My time in North Carolina was also great. I got to do what I love, and for the first time since I can remember, I was actually pleased with my performance in a show. I met a bunch of amazing people that I hope will stay in my life for a long time no matter their physical distance. I didn't have regular access to the internet so I re-learned what it was like to live my life without it, to an extent, and that felt right.
I think I was completely taken by surprise by my experience in North Carolina. I was not expecting to make as good friends as I did, and I was not expecting to be so affected by their sudden disappearance from my life when I moved back to New York. For years I haven't had a doubt that New York is where I want to live, and yet my return here was not as fulfilling as I thought it would be. The grass is always greener, because while in Raleigh I longed to be back in New York, and yes, coming back to New York was still great and exciting in certain ways, but I was completely unprepared to deal with how much I missed my experience and friends in Raleigh.

• **Parts of the exercise**
**1)** Rewrite the stretch of the North Carolina passage from "My time in North" through "that felt right.", putting "wonderful" in place of "amazing".
**2)** List every place name that appears in the North Carolina passage, counting each only once.

• **Data to examine**
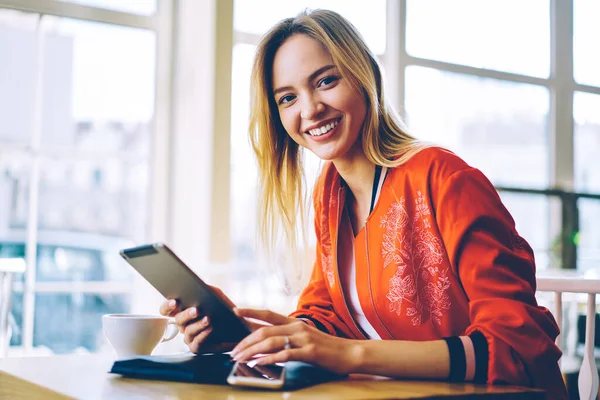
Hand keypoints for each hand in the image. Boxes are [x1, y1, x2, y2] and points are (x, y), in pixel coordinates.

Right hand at [158, 286, 235, 353]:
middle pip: (177, 320)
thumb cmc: (225, 309)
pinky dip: (203, 335)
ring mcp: (190, 337)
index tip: (174, 302)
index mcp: (184, 311)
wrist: (239, 327)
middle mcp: (184, 325)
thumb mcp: (217, 295)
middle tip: (196, 310)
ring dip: (197, 325)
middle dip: (186, 314)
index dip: (167, 306)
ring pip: (187, 331)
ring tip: (208, 319)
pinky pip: (196, 343)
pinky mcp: (198, 347)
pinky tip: (210, 328)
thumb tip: (197, 286)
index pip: (167, 310)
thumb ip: (207, 289)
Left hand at [230, 309, 361, 374]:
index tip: (235, 311)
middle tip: (232, 351)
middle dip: (245, 341)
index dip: (251, 312)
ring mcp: (303, 339)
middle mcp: (297, 327)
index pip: (268, 314)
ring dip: (252, 350)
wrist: (350, 353)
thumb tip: (266, 341)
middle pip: (264, 330)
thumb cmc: (326, 347)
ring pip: (271, 342)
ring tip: (240, 358)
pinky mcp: (309, 352)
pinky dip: (269, 359)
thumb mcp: (305, 337)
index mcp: (294, 322)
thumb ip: (288, 336)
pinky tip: (259, 364)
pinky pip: (284, 355)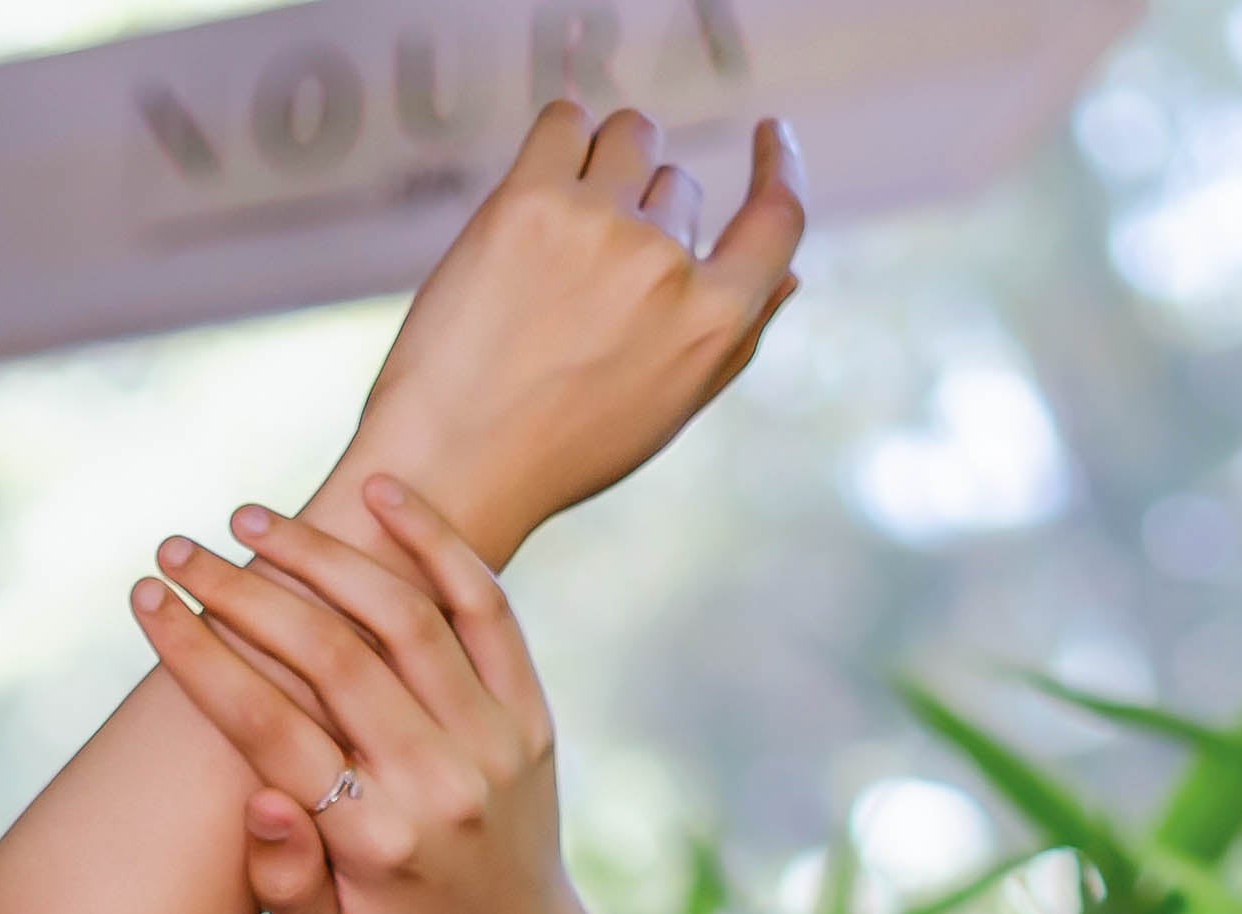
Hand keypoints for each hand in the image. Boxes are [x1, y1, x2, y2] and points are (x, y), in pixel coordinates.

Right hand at [132, 481, 660, 913]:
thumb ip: (283, 878)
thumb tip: (260, 799)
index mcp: (377, 842)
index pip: (270, 728)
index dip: (199, 655)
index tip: (147, 598)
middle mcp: (440, 784)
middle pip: (331, 656)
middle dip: (244, 592)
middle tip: (179, 548)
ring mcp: (493, 741)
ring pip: (402, 615)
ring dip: (322, 553)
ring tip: (250, 520)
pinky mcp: (529, 712)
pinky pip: (486, 608)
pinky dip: (437, 542)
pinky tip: (378, 494)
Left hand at [329, 100, 804, 566]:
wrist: (452, 466)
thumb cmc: (562, 446)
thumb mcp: (668, 406)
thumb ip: (733, 338)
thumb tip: (789, 276)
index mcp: (712, 323)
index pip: (779, 218)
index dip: (781, 166)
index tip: (773, 136)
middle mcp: (664, 267)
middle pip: (679, 183)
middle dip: (645, 214)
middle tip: (585, 280)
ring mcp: (599, 226)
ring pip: (630, 138)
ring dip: (605, 167)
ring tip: (560, 235)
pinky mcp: (530, 199)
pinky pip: (566, 119)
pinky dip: (559, 142)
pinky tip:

• **Solutions below**
**1)**
My time in North Carolina was also great. I got to do what I love, and for the first time since I can remember, I was actually pleased with my performance in a show. I met a bunch of wonderful people that I hope will stay in my life for a long time no matter their physical distance. I didn't have regular access to the internet so I re-learned what it was like to live my life without it, to an extent, and that felt right.

**2)**
North Carolina
New York
Raleigh